Friends? Or no?

So I just pulled a big move and deleted the previously mentioned SP from facebook. SP and I had quite a few similar interests over the years, and thats always kept us well bonded, however, I noticed within the past year or so, that whenever I spoke to her, it was as if I was trying to impress her, like the way I was wasn’t good enough to be on her level.
I’m not sure if this was as a result of always feeling she was so much smarter than me in school, or more as a result of the air of snobbish superiority she seems to carry.

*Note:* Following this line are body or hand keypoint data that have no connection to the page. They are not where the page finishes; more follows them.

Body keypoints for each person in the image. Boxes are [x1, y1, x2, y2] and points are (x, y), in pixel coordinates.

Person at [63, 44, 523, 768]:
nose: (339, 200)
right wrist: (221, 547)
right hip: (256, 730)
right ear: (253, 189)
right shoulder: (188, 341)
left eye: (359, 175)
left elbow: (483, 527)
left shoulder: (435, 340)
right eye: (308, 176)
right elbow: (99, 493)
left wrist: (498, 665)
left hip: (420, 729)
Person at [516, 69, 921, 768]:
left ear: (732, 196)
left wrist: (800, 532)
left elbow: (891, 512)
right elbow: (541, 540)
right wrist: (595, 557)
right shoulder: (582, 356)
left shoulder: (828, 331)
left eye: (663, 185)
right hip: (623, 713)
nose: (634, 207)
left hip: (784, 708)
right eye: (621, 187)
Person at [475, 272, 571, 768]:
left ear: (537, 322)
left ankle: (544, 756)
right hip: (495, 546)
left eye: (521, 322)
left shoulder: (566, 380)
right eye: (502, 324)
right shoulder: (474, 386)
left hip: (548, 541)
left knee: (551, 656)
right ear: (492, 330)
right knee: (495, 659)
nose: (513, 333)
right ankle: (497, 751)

AM mentioned something to me yesterday about privilege. She said: “I know SP refers a lot to privilege (e.g. coloured privilege). But I feel a privilege that gets undermentioned in the world of tumblr is that of mental health – I think being mentally healthy is a privilege and I think SP might be abusing that privilege, or not acknowledging that privilege by refusing to follow your tumblr?”
It was an interesting perspective on things. SP unfollowed my tumblr because “she didn’t know how to help me and can’t handle seeing that depressing shit all over her dash”. It wasn’t due to a lack of understanding, but to an unwillingness to attempt to understand. As AM mentioned to me, SP is a big supporter of rights and representation on various issues (sexuality, feminism, white privilege), but she tends to be highly selective and discounts other forms of privilege that are of equal importance, not supporting those in which she is a part of the majority. I can completely understand unfollowing someone on the basis of being uncomfortable with what they post (heck, I’ve unfollowed a few who posted too many things that were triggering for me) but to unfollow because “you don’t get it” and “don’t know what I expect from you”, that is kind of a shitty move.

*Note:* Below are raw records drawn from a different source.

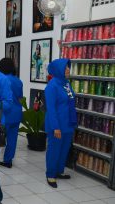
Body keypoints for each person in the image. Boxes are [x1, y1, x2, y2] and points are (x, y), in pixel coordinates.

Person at [45, 58, 77, 188]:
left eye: (68, 67)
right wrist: (55, 127)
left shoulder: (67, 83)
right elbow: (51, 109)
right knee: (54, 150)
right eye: (65, 67)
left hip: (68, 122)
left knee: (64, 149)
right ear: (58, 70)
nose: (68, 69)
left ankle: (59, 171)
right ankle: (51, 174)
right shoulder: (52, 86)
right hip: (57, 124)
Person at [0, 58, 23, 168]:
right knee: (12, 139)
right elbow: (20, 97)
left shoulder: (1, 79)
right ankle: (8, 161)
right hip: (16, 113)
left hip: (4, 113)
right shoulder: (18, 81)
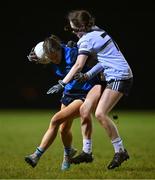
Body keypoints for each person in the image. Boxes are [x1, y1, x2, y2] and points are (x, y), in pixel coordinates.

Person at [50, 9, 133, 169]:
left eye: (74, 30)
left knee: (100, 113)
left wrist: (62, 83)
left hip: (119, 76)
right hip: (118, 73)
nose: (74, 33)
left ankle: (120, 151)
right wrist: (88, 75)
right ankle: (88, 152)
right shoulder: (97, 30)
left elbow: (78, 65)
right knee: (87, 110)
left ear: (82, 27)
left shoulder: (86, 40)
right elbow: (103, 60)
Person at [25, 34, 102, 170]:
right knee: (63, 129)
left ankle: (36, 155)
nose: (53, 60)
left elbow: (93, 57)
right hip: (68, 93)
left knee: (55, 120)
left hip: (84, 93)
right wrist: (38, 57)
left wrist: (90, 73)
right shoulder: (52, 54)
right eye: (50, 58)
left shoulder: (72, 53)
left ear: (59, 49)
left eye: (54, 56)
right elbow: (52, 51)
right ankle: (69, 154)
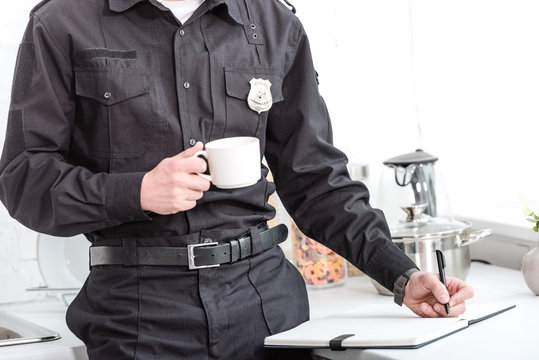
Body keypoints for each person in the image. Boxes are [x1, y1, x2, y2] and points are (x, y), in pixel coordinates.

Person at [0, 0, 473, 359]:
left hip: (270, 309)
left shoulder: (272, 21)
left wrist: (401, 275)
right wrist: (137, 191)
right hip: (137, 317)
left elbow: (318, 180)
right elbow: (23, 179)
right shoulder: (62, 21)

So today, I made the executive decision to cut SP off on facebook. No doubt she will notice shortly and question it, and I don’t honestly know how I’ll deal with it, but I will when the time comes. For right now, I feel more secure in myself and less judged.

It’s a weird experience, cutting off people you’ve been friends with for years, but all gardens need to be weeded regularly in order for the flowers to grow, and mine hasn’t been cleared in a while. I’ve been overshadowed by these somewhat toxic “friendships” for far too long and it’s finally time for me to receive some sunlight.